James borrows $300,000 for a home from Bank A. Bank A resells the right to collect on that loan to Bank B. Bank B securitizes that loan with hundreds of others and sells the resulting security to a state pension plan, which at the same time purchases an insurance policy from a company called AIG that will pay off if James and the other people whose mortgages are in the security can’t pay off their mortgage loans. Suppose that James and all the other people can’t pay off their mortgages. Which financial entity is legally obligated to suffer the loss?

a. Bank A

b. Bank B

c. the state pension plan

d.
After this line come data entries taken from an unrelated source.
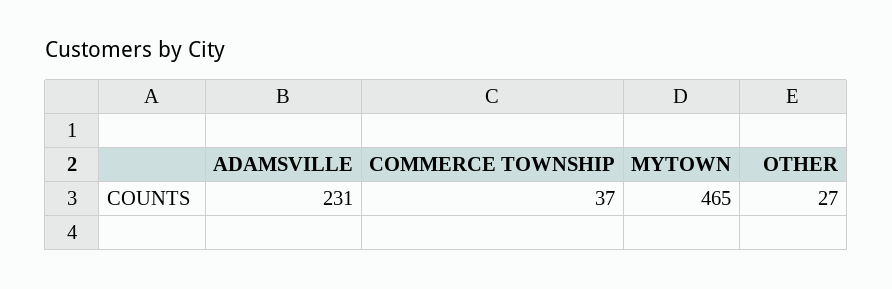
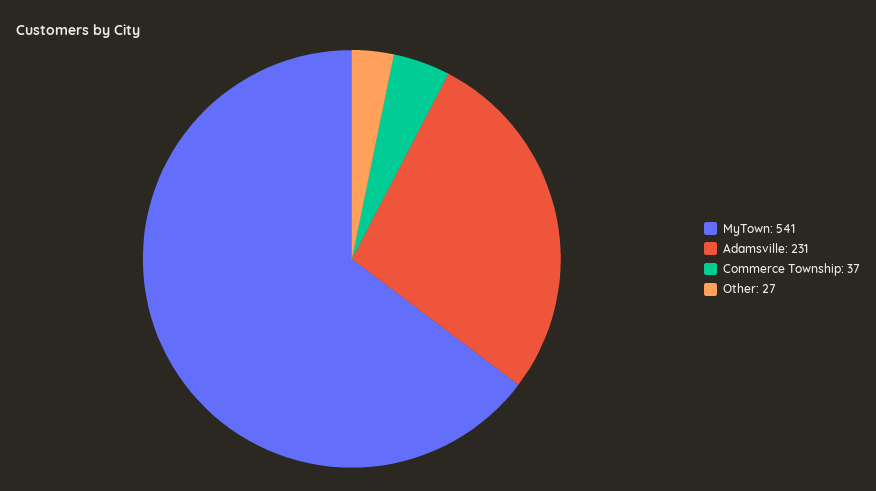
MYTOWN: 465 -> 541

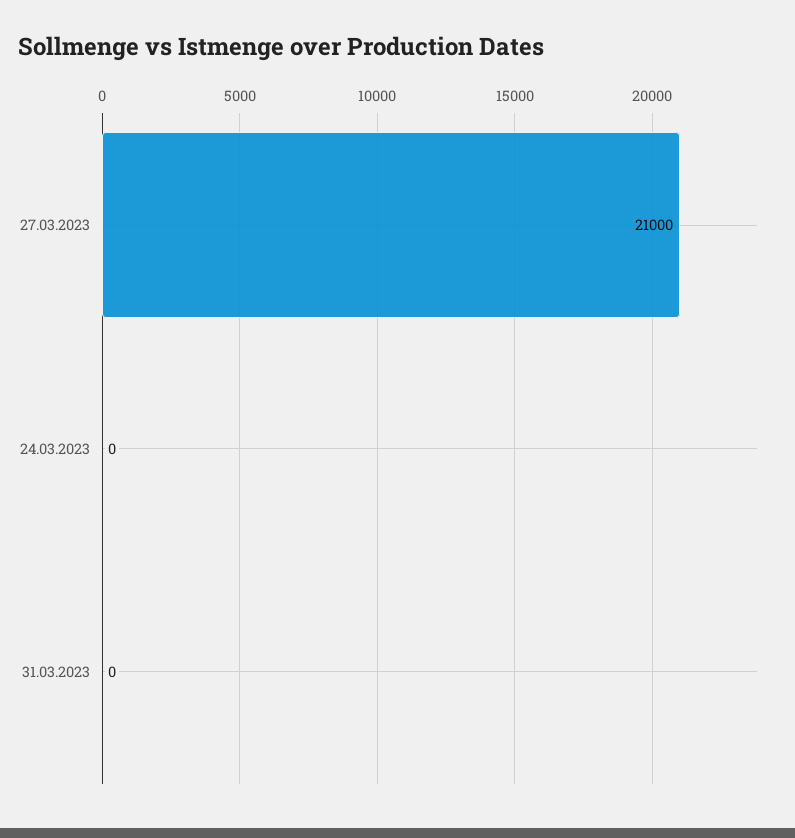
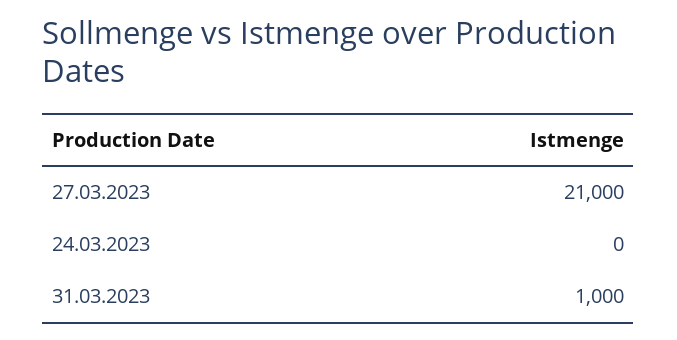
31.03.2023: 0 -> 1000

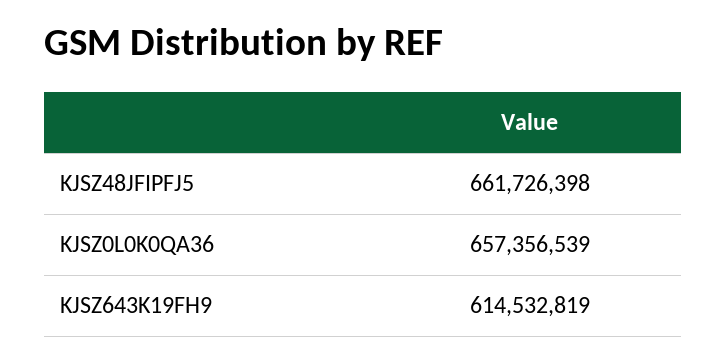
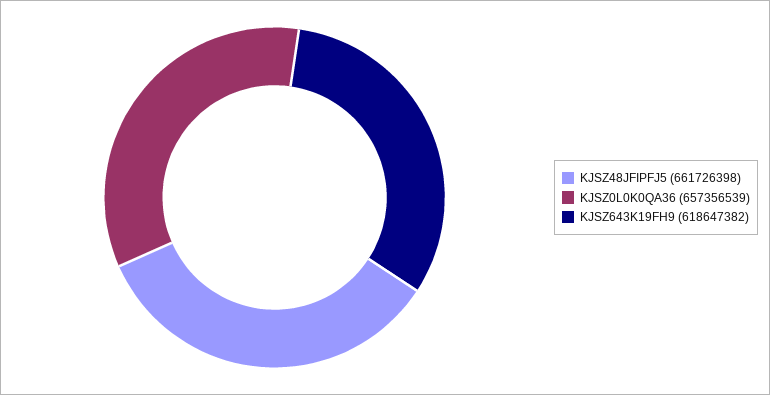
KJSZ643K19FH9: 614532819 -> 618647382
AIG

Short Answer

Expert verified

The correct answer is option d) AIG.

Step by step solution

01

Step 1. Explanation for the correct answer

The incidence of the loan finally comes on AIG. It is because, that the state pension security has purchased an insurance plan with AIG. So the responsibility of those loans is indirectly transferred to AIG, which will only suffer the loss.

02

Step 2. Explanation for incorrect options

Bank A doesn’t need to suffer the loss as they have already transferred the burden to Bank B by reselling the rights to collect a loan to bank B.

Bank B doesn’t have to suffer the loss as they have securitized the loan with 100 others and sold the resulting security to the state pension. So they have transferred the burden to the state pension security.

The state pension security has insured these mortgages by buying an insurance policy from AIG. So they are also free from the burden. The final burden falls on AIG.